The art conservation program is an interdisciplinary program that combines academic study and practical work with cultural property in the laboratory and in the museum, art gallery, archive or library. To this end, specially designed laboratories fitted with up to date equipment for a wide range of restoration and conservation activities are annexed to the Agnes Etherington Art Centre. In addition, extensive use is made of the facilities available in the Art Centre, the Department of Art, Queen's University Archives, Stauffer Library Special Collections, and collaborating science and engineering departments.
Liaison is also maintained with other Departments in the Humanities, particularly Classics, English, History; with the Modern Language Departments, and with the programs in Canadian and in Medieval, Renaissance and Women's studies, so that graduate students may take additional courses in such fields if needed. In the Sciences, interdepartmental liaison is maintained particularly with Chemistry and Physics, which are of interest to the art conservation program.

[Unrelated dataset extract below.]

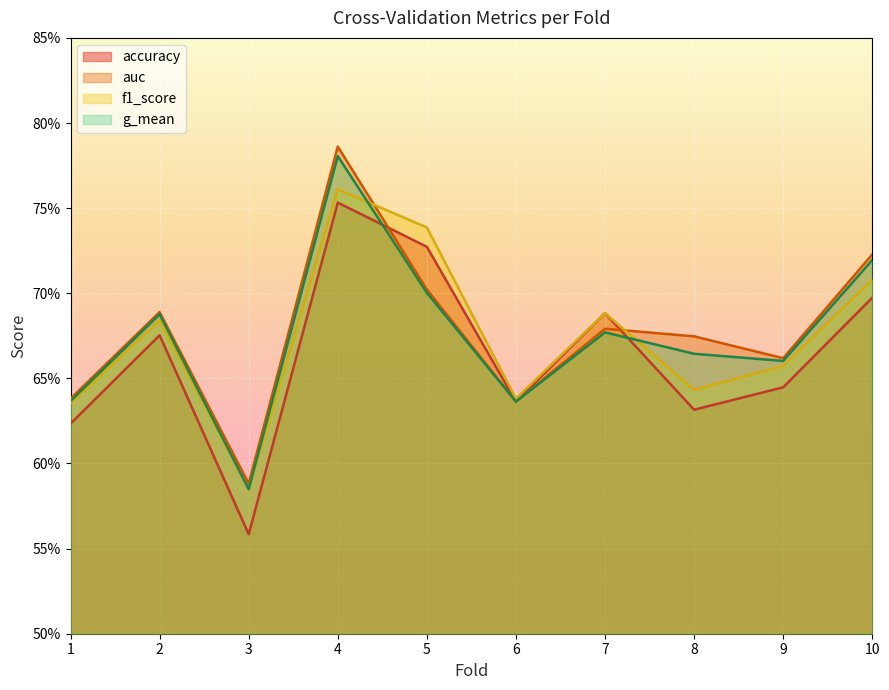

Count the accuracy values in the range 0 to 1.

10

The Art Library located in the Stauffer Library comprises some 60,000 items (including exhibition catalogues) on all aspects of art history and on art technology, restoration, conservation and exhibition, supplemented by microfiche and microfilm facilities. The Department holds some 200,000 photographs and 220,000 slides of architecture, painting and sculpture, art technology, restoration, and conservation. Extensive Canadian archival material on art and architecture is also available elsewhere in Stauffer Library and the University Archives.
The Agnes Etherington Art Centre, which has a close working relationship with the Department, offers outstanding collections in select areas of Western and non-Western art for examination and research. Part of the permanent collection is on display at all times; the rest, which is in storage, is available to graduate students by appointment. The Canadian Heritage Information Network (CHIN), which permits access to information about the holdings of public collections across the country, is also accessible to graduate students through the Art Centre.